Optional input files:
   --vartrixData=VARTRIX_DATA
                        The cell genotype files in vartrix outputs (three/four
                        files, comma separated):
                        alt.mtx,ref.mtx,barcodes.tsv,SNPs.vcf.gz. This will
                        suppress cellData argument.
   -d DONOR_FILE, --donorFile=DONOR_FILE
                        The donor genotype file in VCF format. Please filter
                        the sample and region with bcftools -s and -R first!
   -t GENO_TAG, --genoTag=GENO_TAG
                        The tag for donor genotype: GT, GP, PL [default: PL]

Optional arguments:
   --noDoublet         If use, not checking doublets.
   -M N_INIT, --nInit=N_INIT
                        Number of random initializations, when GT needs to
                        learn [default: 50]
   --extraDonor=N_EXTRA_DONOR
                        Number of extra donor in pre-cluster, when GT needs to
                        learn [default: 0]
   --extraDonorMode=EXTRA_DONOR_MODE
                        Method for searching from extra donors. size: n_cell
                        per donor; distance: GT distance between donors
                        [default: distance]
   --forceLearnGT      If use, treat donor GT as prior only.
   --ASEmode           If use, turn on SNP specific allelic ratio.
   --noPlot            If use, turn off plotting GT distance.
   --randSeed=RAND_SEED
                        Seed for random initialization [default: none]
   --cellRange=CELL_RANGE
                        Range of cells to process, eg. 0-10000 [default: all]
   --callAmbientRNAs   If use, detect ambient RNAs in each cell (under
                        development)
   -p NPROC, --nproc=NPROC
                        Number of subprocesses for computing - this sacrifices
                        memory for speedups [default: 1]

Discriminatory variants

Given a set of variants for which estimated genotypes are available, the Vireo software implements a heuristic to define a minimal and informative set of discriminatory variants.
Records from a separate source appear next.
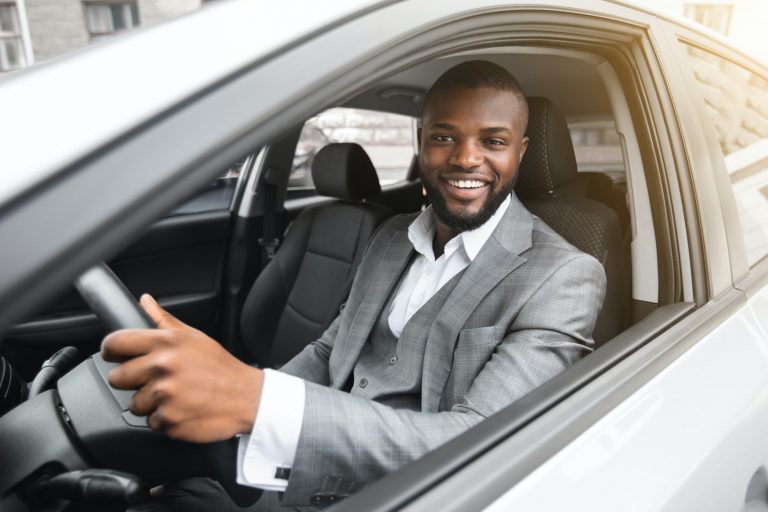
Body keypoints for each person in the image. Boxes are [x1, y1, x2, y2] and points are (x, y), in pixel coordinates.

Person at [106, 60, 606, 511]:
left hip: (411, 493)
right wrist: (241, 411)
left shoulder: (562, 276)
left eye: (492, 142)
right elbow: (330, 350)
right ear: (421, 142)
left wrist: (254, 398)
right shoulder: (391, 235)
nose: (465, 158)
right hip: (298, 465)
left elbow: (478, 442)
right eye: (444, 136)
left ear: (520, 152)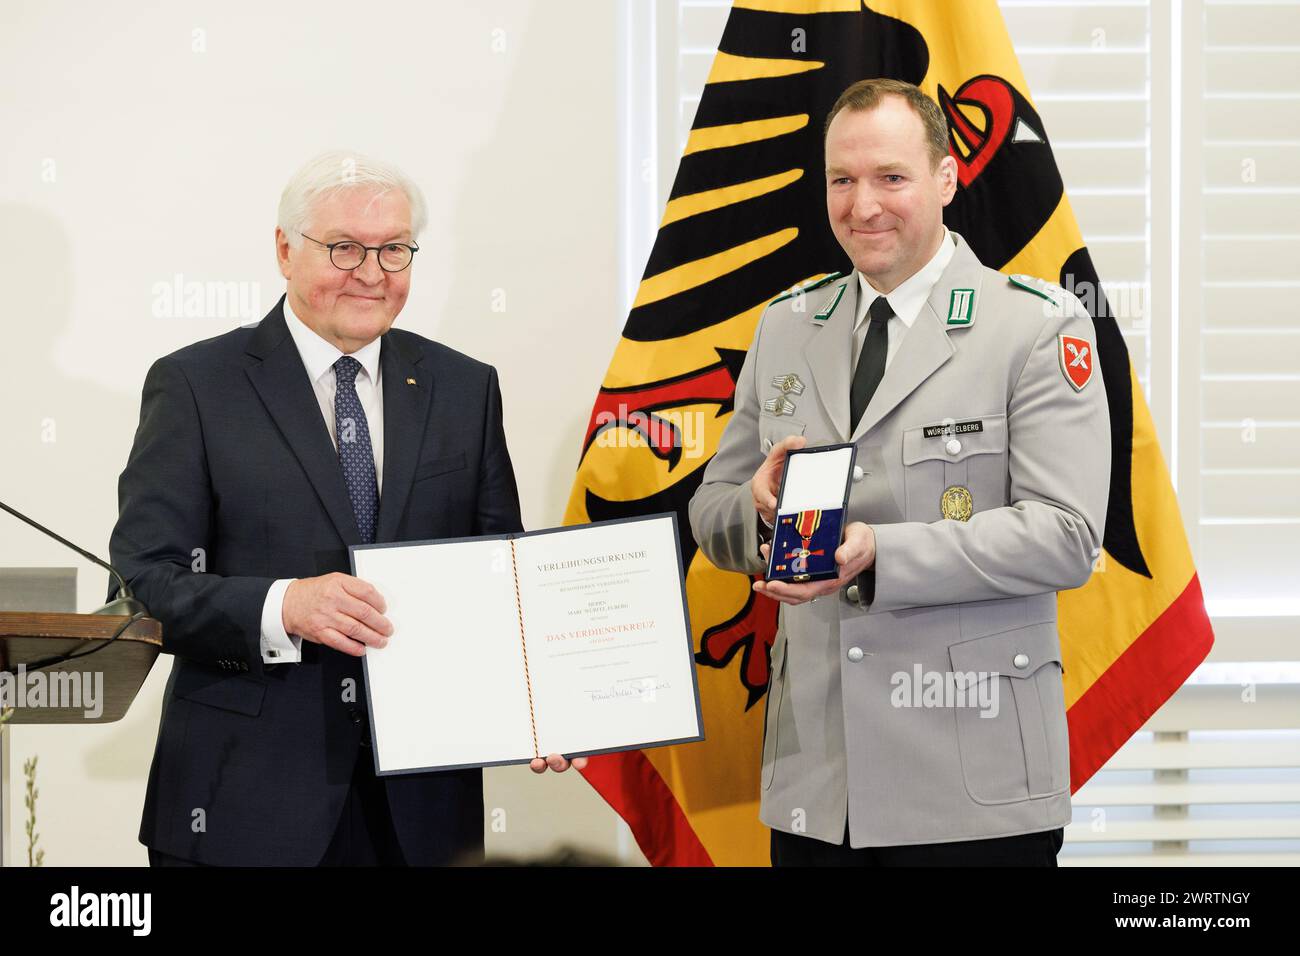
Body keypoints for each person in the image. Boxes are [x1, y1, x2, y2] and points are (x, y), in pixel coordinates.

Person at [110, 151, 583, 867]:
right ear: (283, 250)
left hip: (423, 813)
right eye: (344, 248)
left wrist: (536, 700)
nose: (372, 272)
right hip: (243, 805)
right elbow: (144, 580)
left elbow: (499, 578)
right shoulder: (197, 385)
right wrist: (282, 606)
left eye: (394, 249)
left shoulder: (463, 387)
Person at [688, 79, 1110, 866]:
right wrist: (755, 509)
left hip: (971, 793)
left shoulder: (1035, 324)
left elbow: (1067, 536)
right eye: (841, 181)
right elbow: (712, 512)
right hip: (820, 788)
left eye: (891, 177)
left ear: (946, 179)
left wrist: (883, 552)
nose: (862, 206)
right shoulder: (785, 325)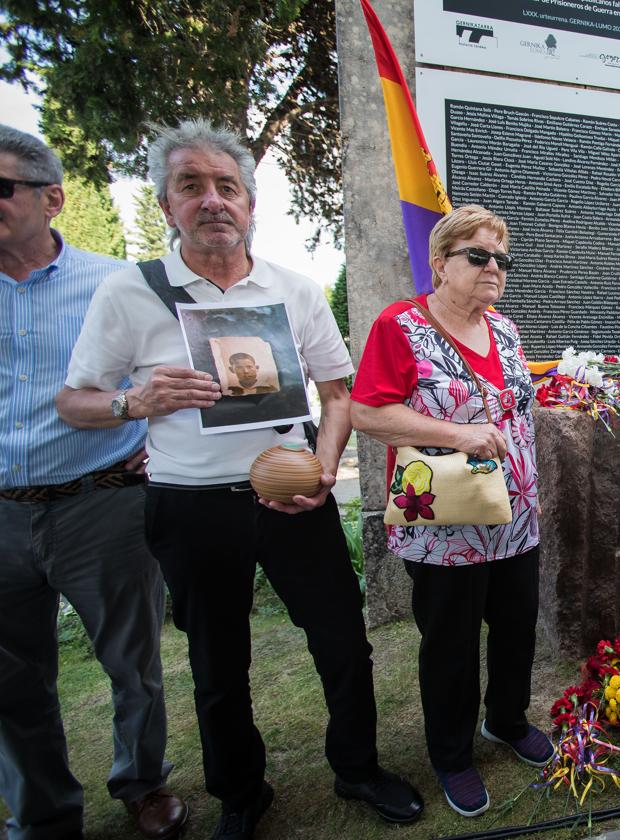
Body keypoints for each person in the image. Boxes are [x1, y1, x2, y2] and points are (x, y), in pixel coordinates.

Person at [54, 120, 422, 839]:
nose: (212, 200)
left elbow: (338, 392)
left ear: (251, 205)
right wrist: (136, 402)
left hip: (293, 497)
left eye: (228, 187)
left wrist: (322, 467)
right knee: (217, 662)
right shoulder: (131, 294)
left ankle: (357, 768)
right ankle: (240, 793)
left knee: (343, 643)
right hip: (190, 507)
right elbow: (76, 399)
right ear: (167, 205)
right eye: (191, 186)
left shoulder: (293, 288)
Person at [0, 125, 188, 840]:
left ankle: (142, 784)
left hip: (99, 502)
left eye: (3, 186)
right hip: (2, 514)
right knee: (11, 681)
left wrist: (152, 436)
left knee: (131, 662)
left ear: (52, 197)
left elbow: (171, 375)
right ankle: (43, 814)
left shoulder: (117, 284)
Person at [351, 204, 550, 818]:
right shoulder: (400, 326)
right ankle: (453, 755)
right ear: (439, 264)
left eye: (502, 258)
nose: (494, 266)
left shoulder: (507, 329)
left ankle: (507, 721)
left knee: (517, 626)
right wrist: (458, 433)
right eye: (478, 255)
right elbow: (366, 411)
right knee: (452, 643)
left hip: (514, 515)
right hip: (445, 525)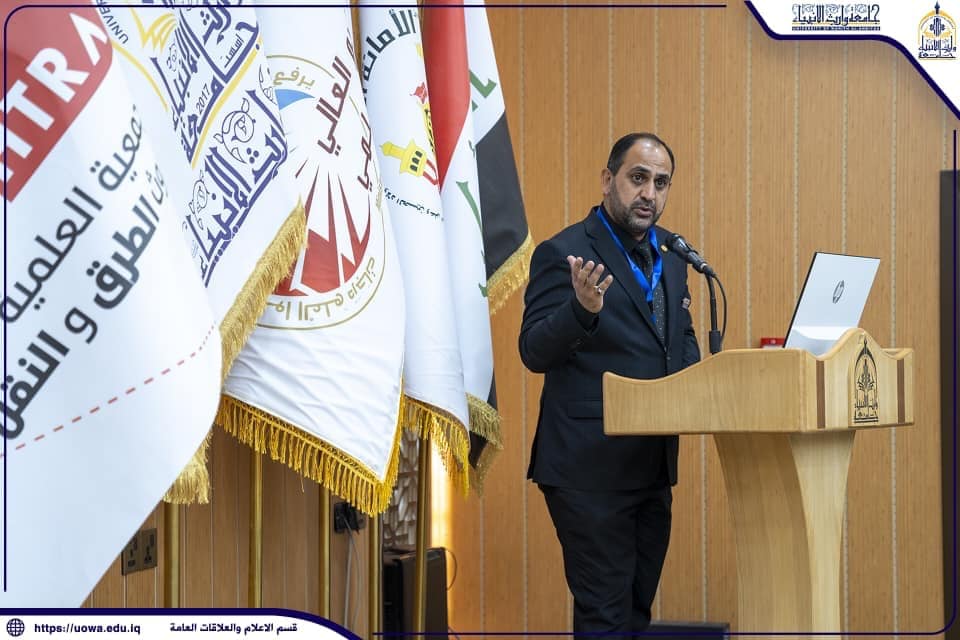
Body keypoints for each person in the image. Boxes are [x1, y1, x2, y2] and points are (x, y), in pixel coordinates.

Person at [518, 132, 701, 634]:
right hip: (587, 469)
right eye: (637, 178)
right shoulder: (565, 253)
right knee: (605, 616)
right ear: (607, 180)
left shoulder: (673, 254)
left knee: (636, 613)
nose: (649, 193)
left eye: (661, 183)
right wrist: (581, 310)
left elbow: (678, 339)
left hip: (652, 464)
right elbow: (533, 350)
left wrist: (698, 382)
This set of variants can be used to perform qPCR-based genotyping or for other targeted genoytping methods. Briefly, this algorithm prioritises variants with largest information gain in splitting samples.

For any donor genotype file in VCF format, especially the output from Vireo, GT_donors.vireo.vcf.gz, the GTbarcode function can be used to generate the minimal set of discriminatory variants by the following command line:

GTbarcode -i $dir/GT_donors.vireo.vcf.gz -o $dir/GT_barcodes.tsv --randSeed 1

By default, this function filters out variants with <20 UMIs or >0.05 reads aligned other alleles except the annotated reference and alternative alleles. In case the variants with homozygous alternative alleles are not wanted, the arguments --noHomoAlt can be used. By default, this GTbarcode function will also generate a figure for the identified genotype barcode, as following (based on example data in the repo),

identified discriminatory variants

Example data

In order to test vireo and illustrate the usage, we provide a test data set, also some demo scripts.

This example data set contains 952 cells from 4 samples. The genotypes for these four samples are also provided.